# Stupid Question of the Night



## Nihles (Jul 20, 2018)

What's the difference between NSFW and SFW RP?  Isn't your boss gonna be pissed if he sees you on FAF during the day anyways?


...I'll see myself out.


----------



## Dongding (Jul 20, 2018)

Not if you yiff him. ;3


----------



## Skychickens (Jul 20, 2018)

NSFW usually means it involves porn. _Technically_ it can mean intense gore and such like that too but....9/10 NSFW RP is porn.


----------



## Nihles (Jul 20, 2018)

Dongding said:


> Not if you yiff him. ;3


I actually do have a crush on my boss, I might have to write that meta story someday...


----------



## Nihles (Jul 20, 2018)

Bad jokes aside, I do have a legitimate question about Forum RP...what punctuation or sign do you usually use to distinguish between in character/out of character comments?
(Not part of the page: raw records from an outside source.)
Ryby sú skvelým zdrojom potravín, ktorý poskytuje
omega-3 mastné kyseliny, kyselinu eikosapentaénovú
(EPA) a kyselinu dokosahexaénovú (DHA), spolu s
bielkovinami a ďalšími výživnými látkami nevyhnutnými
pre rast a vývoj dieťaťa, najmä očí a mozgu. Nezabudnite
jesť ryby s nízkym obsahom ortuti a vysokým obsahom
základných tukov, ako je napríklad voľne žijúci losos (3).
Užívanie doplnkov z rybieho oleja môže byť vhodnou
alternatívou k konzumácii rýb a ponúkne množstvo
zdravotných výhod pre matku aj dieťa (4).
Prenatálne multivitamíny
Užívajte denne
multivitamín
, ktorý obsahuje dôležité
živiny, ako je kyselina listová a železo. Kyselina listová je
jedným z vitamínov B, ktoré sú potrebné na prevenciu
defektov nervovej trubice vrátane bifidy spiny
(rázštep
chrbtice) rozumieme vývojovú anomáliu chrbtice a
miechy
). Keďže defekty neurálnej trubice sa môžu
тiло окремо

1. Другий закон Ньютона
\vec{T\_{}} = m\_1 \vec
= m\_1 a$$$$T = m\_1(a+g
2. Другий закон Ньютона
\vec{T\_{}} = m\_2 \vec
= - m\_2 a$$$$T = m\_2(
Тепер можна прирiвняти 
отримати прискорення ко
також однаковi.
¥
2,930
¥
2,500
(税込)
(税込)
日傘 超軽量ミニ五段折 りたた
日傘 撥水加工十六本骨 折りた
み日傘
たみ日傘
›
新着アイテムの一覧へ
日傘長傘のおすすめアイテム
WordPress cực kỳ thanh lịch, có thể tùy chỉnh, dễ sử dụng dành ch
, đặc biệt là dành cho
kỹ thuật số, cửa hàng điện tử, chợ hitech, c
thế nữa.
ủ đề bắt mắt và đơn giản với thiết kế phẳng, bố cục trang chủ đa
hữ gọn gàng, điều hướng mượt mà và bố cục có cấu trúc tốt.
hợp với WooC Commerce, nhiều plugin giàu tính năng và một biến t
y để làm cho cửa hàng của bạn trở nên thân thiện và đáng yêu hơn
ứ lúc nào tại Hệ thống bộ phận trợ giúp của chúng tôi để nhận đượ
Are there any text commands available beyond the button menu?


----------



## Dongding (Jul 20, 2018)

I donno about here. I've seen ( ), but I prefer (( )) myself. ( ) isn't grammatically incorrect enough for me to separate posts from OoC.


----------



## Nihles (Jul 20, 2018)

Dongding said:


> I donno about here. I've seen ( ), but I prefer (( )) myself. ( ) isn't grammatically incorrect enough for me to separate posts from OoC.


Thanks!


----------